(Beginning of Data for this task)

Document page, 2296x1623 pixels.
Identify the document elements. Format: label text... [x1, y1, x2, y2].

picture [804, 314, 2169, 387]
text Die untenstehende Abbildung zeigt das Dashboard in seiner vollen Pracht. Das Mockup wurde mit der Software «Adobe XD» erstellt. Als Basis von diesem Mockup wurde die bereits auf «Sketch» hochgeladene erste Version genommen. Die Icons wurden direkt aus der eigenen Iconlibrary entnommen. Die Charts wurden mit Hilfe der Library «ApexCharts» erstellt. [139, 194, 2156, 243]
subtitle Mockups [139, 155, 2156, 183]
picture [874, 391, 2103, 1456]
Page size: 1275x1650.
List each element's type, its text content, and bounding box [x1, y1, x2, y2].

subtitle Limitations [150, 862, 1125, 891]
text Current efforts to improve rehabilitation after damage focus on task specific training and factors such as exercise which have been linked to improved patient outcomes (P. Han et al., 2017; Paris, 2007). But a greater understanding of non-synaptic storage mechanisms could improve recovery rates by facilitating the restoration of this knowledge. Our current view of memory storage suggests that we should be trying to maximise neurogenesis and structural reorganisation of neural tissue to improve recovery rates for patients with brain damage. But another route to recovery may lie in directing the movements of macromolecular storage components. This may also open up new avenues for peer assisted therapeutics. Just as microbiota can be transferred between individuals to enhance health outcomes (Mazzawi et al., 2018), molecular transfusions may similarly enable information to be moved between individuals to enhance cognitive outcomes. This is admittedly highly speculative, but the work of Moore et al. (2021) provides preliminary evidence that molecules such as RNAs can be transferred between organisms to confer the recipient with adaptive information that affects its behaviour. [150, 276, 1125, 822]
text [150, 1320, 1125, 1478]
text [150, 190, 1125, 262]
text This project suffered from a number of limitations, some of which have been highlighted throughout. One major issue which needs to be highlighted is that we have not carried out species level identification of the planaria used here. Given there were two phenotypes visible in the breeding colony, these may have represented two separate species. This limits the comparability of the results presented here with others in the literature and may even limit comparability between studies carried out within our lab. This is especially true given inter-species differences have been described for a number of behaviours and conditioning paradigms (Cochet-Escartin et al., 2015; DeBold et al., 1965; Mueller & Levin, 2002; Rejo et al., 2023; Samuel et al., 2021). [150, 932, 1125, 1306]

(End of Data for this task)

*What you will do:* Restate the full data above, keeping each word intact.

*Task answer:*
Document page, 2296x1623 pixels.
Identify the document elements. Format: label text... [x1, y1, x2, y2].

picture [804, 314, 2169, 387]
text Die untenstehende Abbildung zeigt das Dashboard in seiner vollen Pracht. Das Mockup wurde mit der Software «Adobe XD» erstellt. Als Basis von diesem Mockup wurde die bereits auf «Sketch» hochgeladene erste Version genommen. Die Icons wurden direkt aus der eigenen Iconlibrary entnommen. Die Charts wurden mit Hilfe der Library «ApexCharts» erstellt. [139, 194, 2156, 243]
subtitle Mockups [139, 155, 2156, 183]
picture [874, 391, 2103, 1456]
Page size: 1275x1650.
List each element's type, its text content, and bounding box [x1, y1, x2, y2].

subtitle Limitations [150, 862, 1125, 891]
text Current efforts to improve rehabilitation after damage focus on task specific training and factors such as exercise which have been linked to improved patient outcomes (P. Han et al., 2017; Paris, 2007). But a greater understanding of non-synaptic storage mechanisms could improve recovery rates by facilitating the restoration of this knowledge. Our current view of memory storage suggests that we should be trying to maximise neurogenesis and structural reorganisation of neural tissue to improve recovery rates for patients with brain damage. But another route to recovery may lie in directing the movements of macromolecular storage components. This may also open up new avenues for peer assisted therapeutics. Just as microbiota can be transferred between individuals to enhance health outcomes (Mazzawi et al., 2018), molecular transfusions may similarly enable information to be moved between individuals to enhance cognitive outcomes. This is admittedly highly speculative, but the work of Moore et al. (2021) provides preliminary evidence that molecules such as RNAs can be transferred between organisms to confer the recipient with adaptive information that affects its behaviour. [150, 276, 1125, 822]
text [150, 1320, 1125, 1478]
text [150, 190, 1125, 262]
text This project suffered from a number of limitations, some of which have been highlighted throughout. One major issue which needs to be highlighted is that we have not carried out species level identification of the planaria used here. Given there were two phenotypes visible in the breeding colony, these may have represented two separate species. This limits the comparability of the results presented here with others in the literature and may even limit comparability between studies carried out within our lab. This is especially true given inter-species differences have been described for a number of behaviours and conditioning paradigms (Cochet-Escartin et al., 2015; DeBold et al., 1965; Mueller & Levin, 2002; Rejo et al., 2023; Samuel et al., 2021). [150, 932, 1125, 1306]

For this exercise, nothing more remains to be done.